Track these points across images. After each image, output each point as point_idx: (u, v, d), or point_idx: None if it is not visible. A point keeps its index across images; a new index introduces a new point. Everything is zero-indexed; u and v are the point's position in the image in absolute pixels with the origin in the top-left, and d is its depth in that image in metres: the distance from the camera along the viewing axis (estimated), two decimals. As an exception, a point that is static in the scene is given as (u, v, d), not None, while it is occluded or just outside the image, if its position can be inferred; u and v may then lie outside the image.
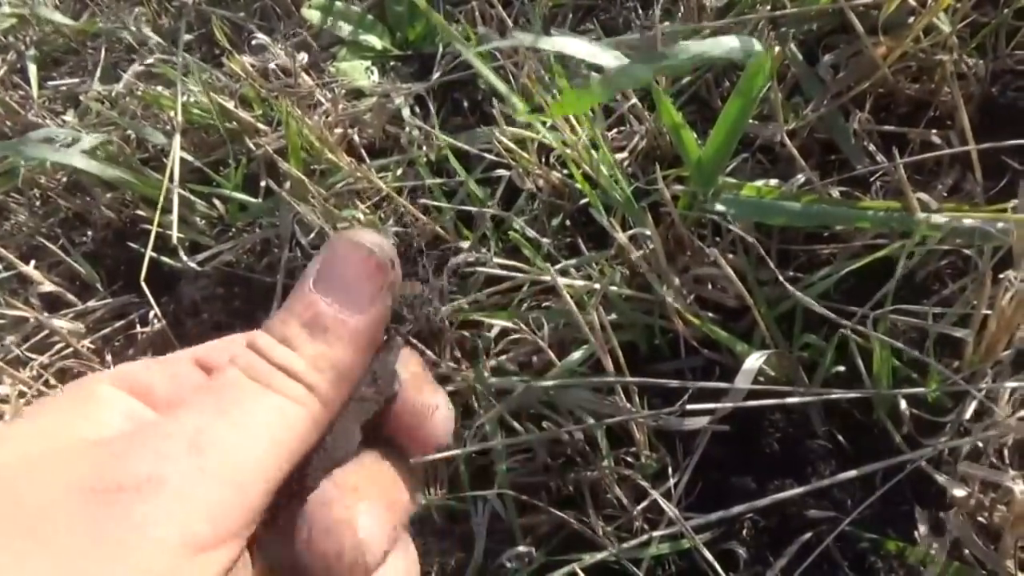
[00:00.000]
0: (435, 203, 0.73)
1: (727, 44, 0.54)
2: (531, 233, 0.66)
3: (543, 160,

▬▬▬

Work item -
Exactly as they appear above, print all the lines, but not the pictures.

Task result -
Track these points across images. After each image, output each point as point_idx: (u, v, d), or point_idx: None if it is not visible. A point keeps its index across images; a new index introduces a new point. Everything is zero-indexed; u and v are the point's position in the image in absolute pixels with the origin in the top-left, and d is its depth in that image in metres: the distance from the camera along the viewing axis (estimated), two decimals. As an exception, a point that is static in the scene is given as (u, v, d), not None, while it is occluded or just outside the image, if its position can be inferred; u and v may then lie outside the image.
[00:00.000]
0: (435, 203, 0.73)
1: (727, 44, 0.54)
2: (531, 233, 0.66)
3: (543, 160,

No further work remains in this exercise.